Yes, the files were decoded within seconds. I also made tests and just downloaded one single file (and also just with one single connection too) so the memory cache would not have parts of another file and is not flooded with parts but with the same result of file corruption.
I also thought it might be because of too many connections so Alt.Binz would flooded with data, but even with only one connection and downloading article by article without any error messages the corrupt files ended up corrupt again.
What I meant with "other half were corrupt":
The RAR archive has ~320 parts like
file_name.partxxx.rar, where .part001.rar till .part140.rar were ok, but all files from .part141.rar to .part320.rar had one missing block except nine or ten files.
The same files downloaded without the memory cache were fine. I tested it with different usenet providers. Did not matter, as long as memory cache was in use (or Alt.Binz was not restarted), the downloaded files that were corrupt before ended up corrupt again.
It looks like that Alt.Binz struggle over some bit musters files contain (or some sort of "memory lock") and keep specific parts of a file "locked" in the memory what then would cause that the downloaded files end up corrupt all over again, because it use the corrupt parts from the "locked" memory cache for that file to puzzle the parts to a complete file. With a restart of Alt.Binz the memory cache is cleared and re-initiated so when downloading the corrupt files again, Alt.Binz won't have the corrupt memory locks/blocks and re-downloaded files (that were corrupt before) end up fine.

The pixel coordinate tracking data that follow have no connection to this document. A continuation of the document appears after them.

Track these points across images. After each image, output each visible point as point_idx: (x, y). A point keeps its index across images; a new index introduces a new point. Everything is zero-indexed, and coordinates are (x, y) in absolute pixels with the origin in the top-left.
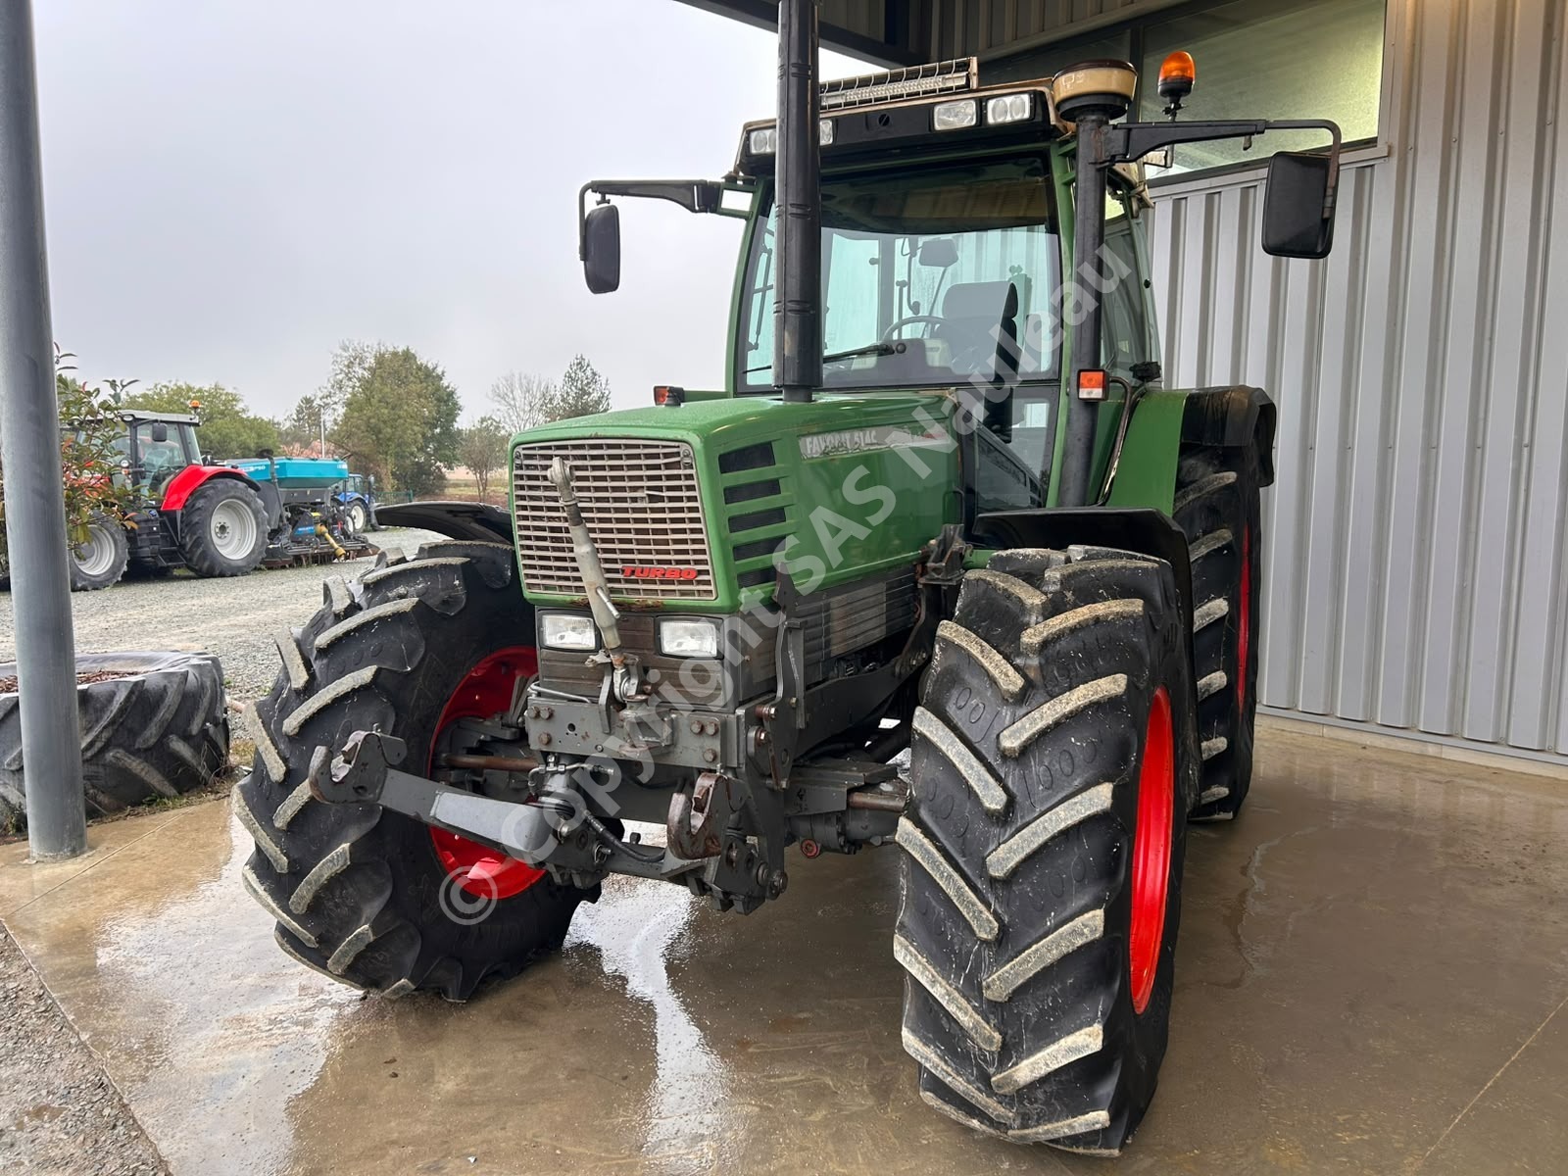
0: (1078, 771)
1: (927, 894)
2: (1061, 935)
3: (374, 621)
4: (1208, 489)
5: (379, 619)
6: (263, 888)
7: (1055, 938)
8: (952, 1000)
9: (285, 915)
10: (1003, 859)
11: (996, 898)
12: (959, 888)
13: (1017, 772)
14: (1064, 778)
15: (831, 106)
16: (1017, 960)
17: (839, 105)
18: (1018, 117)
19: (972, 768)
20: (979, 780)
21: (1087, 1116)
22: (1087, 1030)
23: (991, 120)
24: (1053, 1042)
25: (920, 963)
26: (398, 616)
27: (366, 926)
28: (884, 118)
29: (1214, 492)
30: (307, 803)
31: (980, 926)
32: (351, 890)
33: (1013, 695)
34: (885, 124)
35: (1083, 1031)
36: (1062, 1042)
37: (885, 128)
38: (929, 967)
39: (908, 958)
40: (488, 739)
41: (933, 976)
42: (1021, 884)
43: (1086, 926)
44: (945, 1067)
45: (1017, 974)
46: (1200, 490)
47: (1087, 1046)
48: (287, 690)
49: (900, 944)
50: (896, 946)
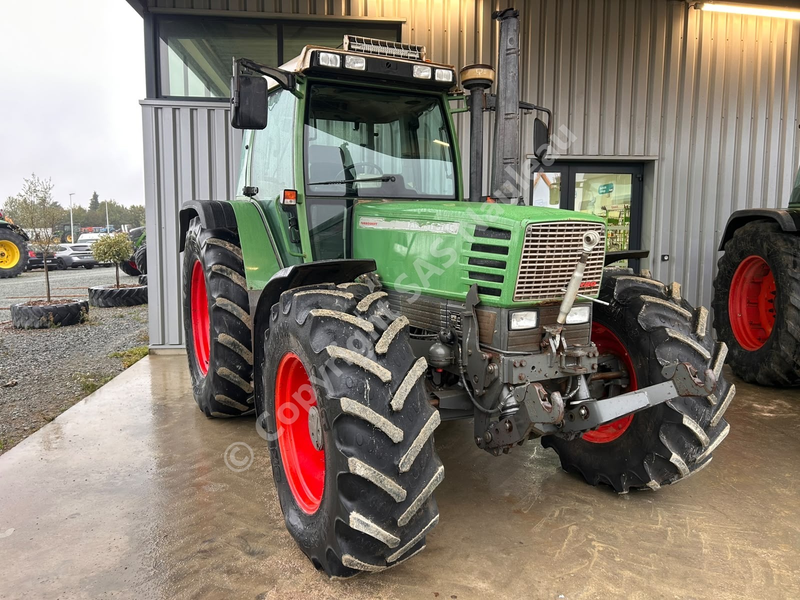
5: (400, 330)
6: (370, 521)
7: (728, 398)
8: (701, 432)
13: (706, 344)
15: (360, 50)
16: (721, 409)
18: (446, 80)
19: (698, 345)
20: (702, 349)
23: (437, 79)
25: (693, 422)
26: (404, 328)
33: (690, 318)
34: (389, 68)
39: (689, 422)
41: (697, 425)
44: (683, 462)
47: (727, 433)
48: (368, 385)
49: (686, 418)
50: (684, 419)
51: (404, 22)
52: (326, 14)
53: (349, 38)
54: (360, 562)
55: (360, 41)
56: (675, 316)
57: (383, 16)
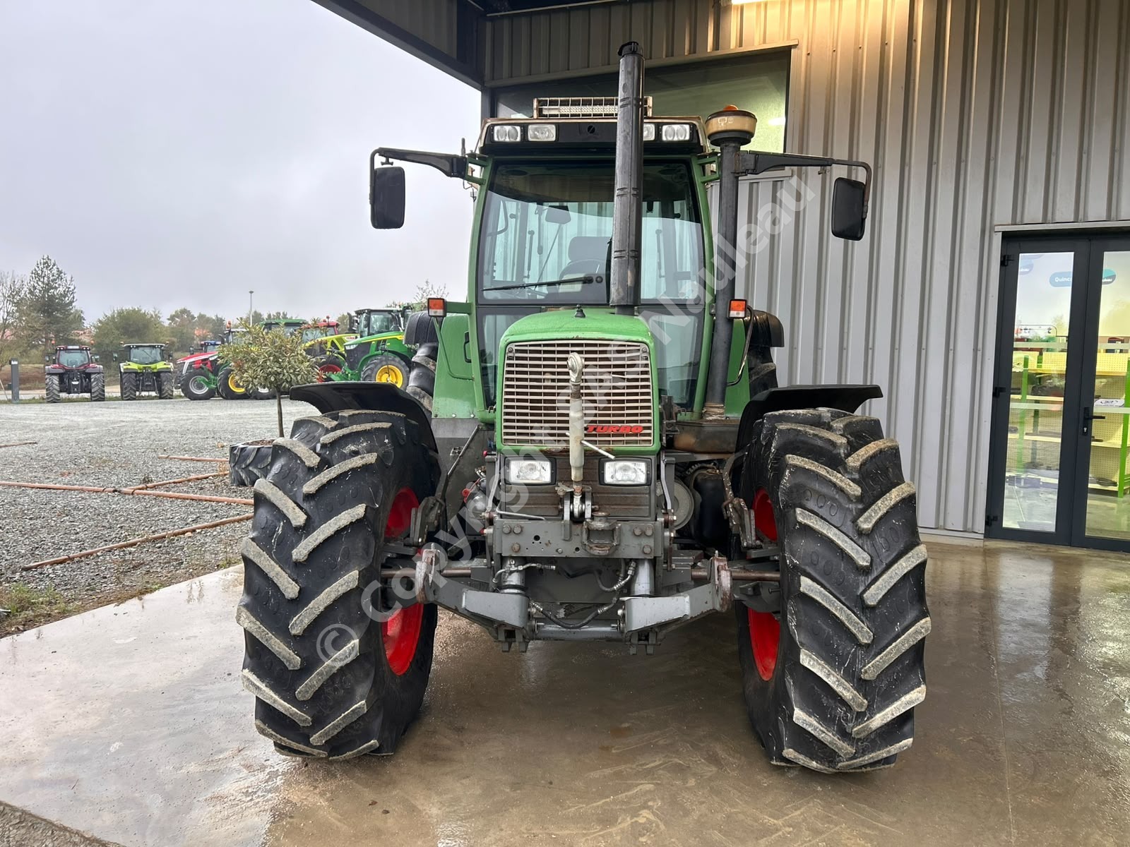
0: (901, 540)
1: (819, 622)
2: (909, 635)
3: (348, 471)
4: (762, 373)
5: (353, 470)
6: (264, 685)
7: (906, 637)
8: (840, 684)
9: (286, 704)
10: (875, 594)
11: (866, 618)
12: (848, 615)
13: (868, 543)
14: (895, 543)
15: (551, 115)
16: (884, 653)
17: (557, 116)
18: (681, 139)
19: (846, 542)
20: (853, 549)
21: (901, 743)
22: (918, 689)
23: (664, 139)
24: (896, 700)
25: (820, 664)
26: (366, 468)
27: (364, 702)
28: (591, 128)
29: (766, 375)
30: (322, 612)
31: (863, 636)
32: (349, 676)
33: (857, 497)
34: (592, 132)
35: (915, 691)
36: (903, 699)
37: (592, 134)
38: (826, 666)
39: (811, 663)
40: (395, 556)
41: (829, 671)
42: (881, 608)
43: (923, 628)
44: (822, 728)
45: (884, 662)
46: (758, 374)
47: (918, 699)
48: (281, 527)
49: (806, 654)
50: (802, 657)
51: (795, 46)
52: (664, 57)
53: (539, 102)
54: (274, 733)
55: (553, 103)
56: (832, 492)
57: (764, 42)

Could also a problem caused by the compiler you are using and not Alt.Binz itself. I don't know. I just try to help to identify the cause of the issue so it can be fixed.
Is there something hidden in Alt.Binz that I can enable so Alt.Binz would log something you can have a look at to find out what Alt.Binz was exactly is doing when a downloaded file ended up as corrupt? Because the verbose log just say "article downloaded fine" even the file end up as corrupt. But re-download the same articles without memory cache end up with an intact file.